Components | July 25, 2012

Automotive shines a bright light in 2012

One of the silver linings to the automotive downturn in 2008 was that it initiated a massive and perhaps long overdue structural change in the auto industry. Many believe that has set the stage for new car sales to grow through the end of this decade.
Automakers are now focused on providing user-friendly and relatively low-cost vehicles that also happen to be some of the most technologically advanced vehicles ever produced. In addition, automakers are shifting more production towards electric vehicles (EVs) and hybrid electric vehicles (HEVs) as “green” initiatives become more prevalent. Ironically, the $4.00-per-gallon price of gasoline in the U.S. that contributed to Detroit’s downfall in 2008 is supporting new car sales in 2012 as buyers return to showrooms to replace old guzzlers with new, fuel-efficient models.

IC Insights forecasts the automotive IC market will grow 8% to $19.6 billion in 2012, up from $18.2 billion in 2011. Furthermore, IC Insights forecasts the automotive IC market will grow to $27.3 billion in 2015, which represents average annual growth of 11% from 2011-2015 (see Figure).

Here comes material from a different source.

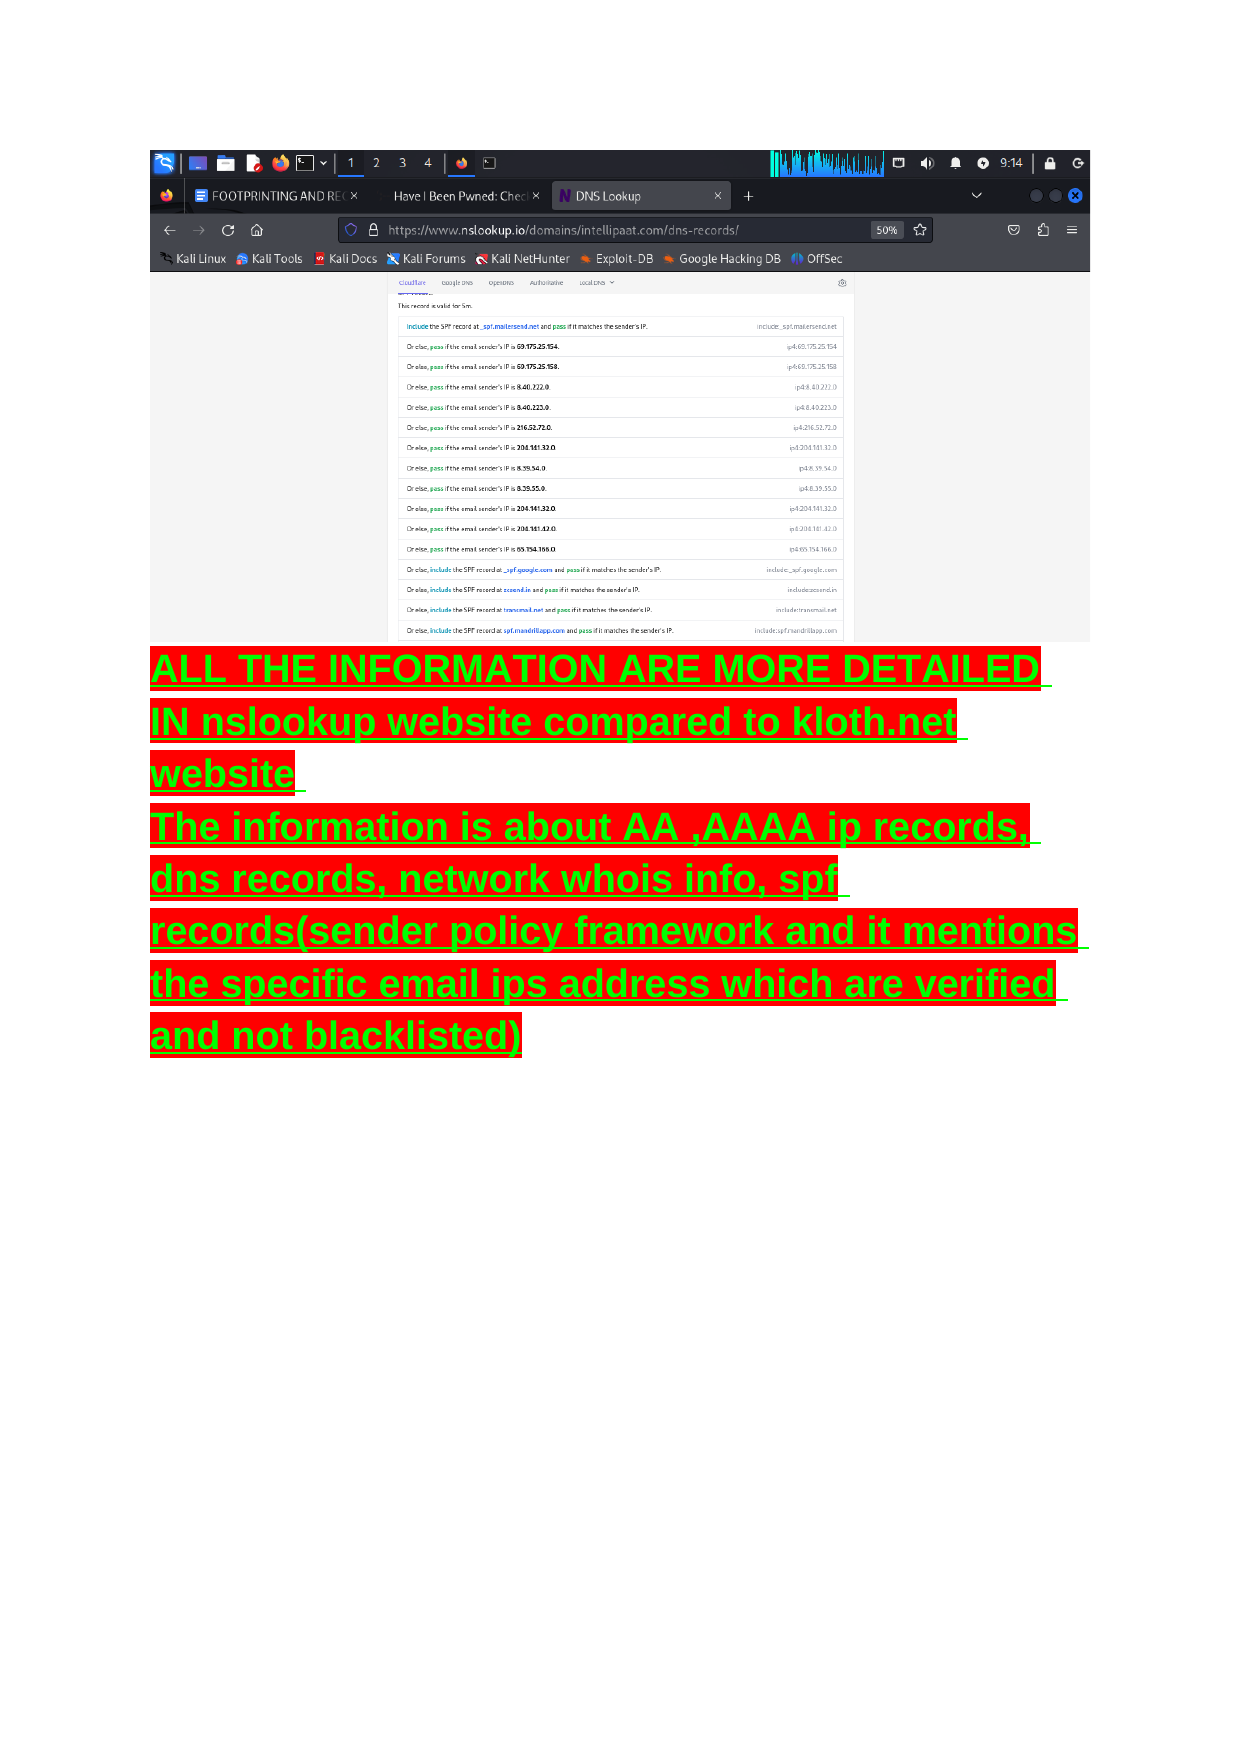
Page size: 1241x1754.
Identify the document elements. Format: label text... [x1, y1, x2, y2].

text The information is about AA ,AAAA ip records, dns records, network whois info, spf records(sender policy framework and it mentions the specific email ips address which are verified and not blacklisted) [150, 803, 1090, 1058]
picture [150, 150, 1091, 642]
text ALL THE INFORMATION ARE MORE DETAILED IN nslookup website compared to kloth.net website [150, 646, 1090, 796]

Semiconductor content per vehicle is forecast to increase to $380 in 2012, an increase of 9% from $350 in 2011.

Semiconductor content per vehicle is expected to increase 11% annually between 2009 and 2015, reaching $495 per vehicle at the end of the forecast period, which suggests that the “trickle-down effect” of technology into lower-priced cars will happen at a faster rate than expected a few years ago and that more “green” vehicles, including hybrids and electric automobiles, will be sold.

Although hybrid-electric and electric vehicles (HEVs and EVs) currently account for less than 2% of total new vehicle shipments in the U.S. and around the world, the semiconductor content per vehicle is much greater in these vehicles. IC Insights forecasts that in 2015, full electric vehicles will contain about twice as much semiconductor content as compared to a standard car.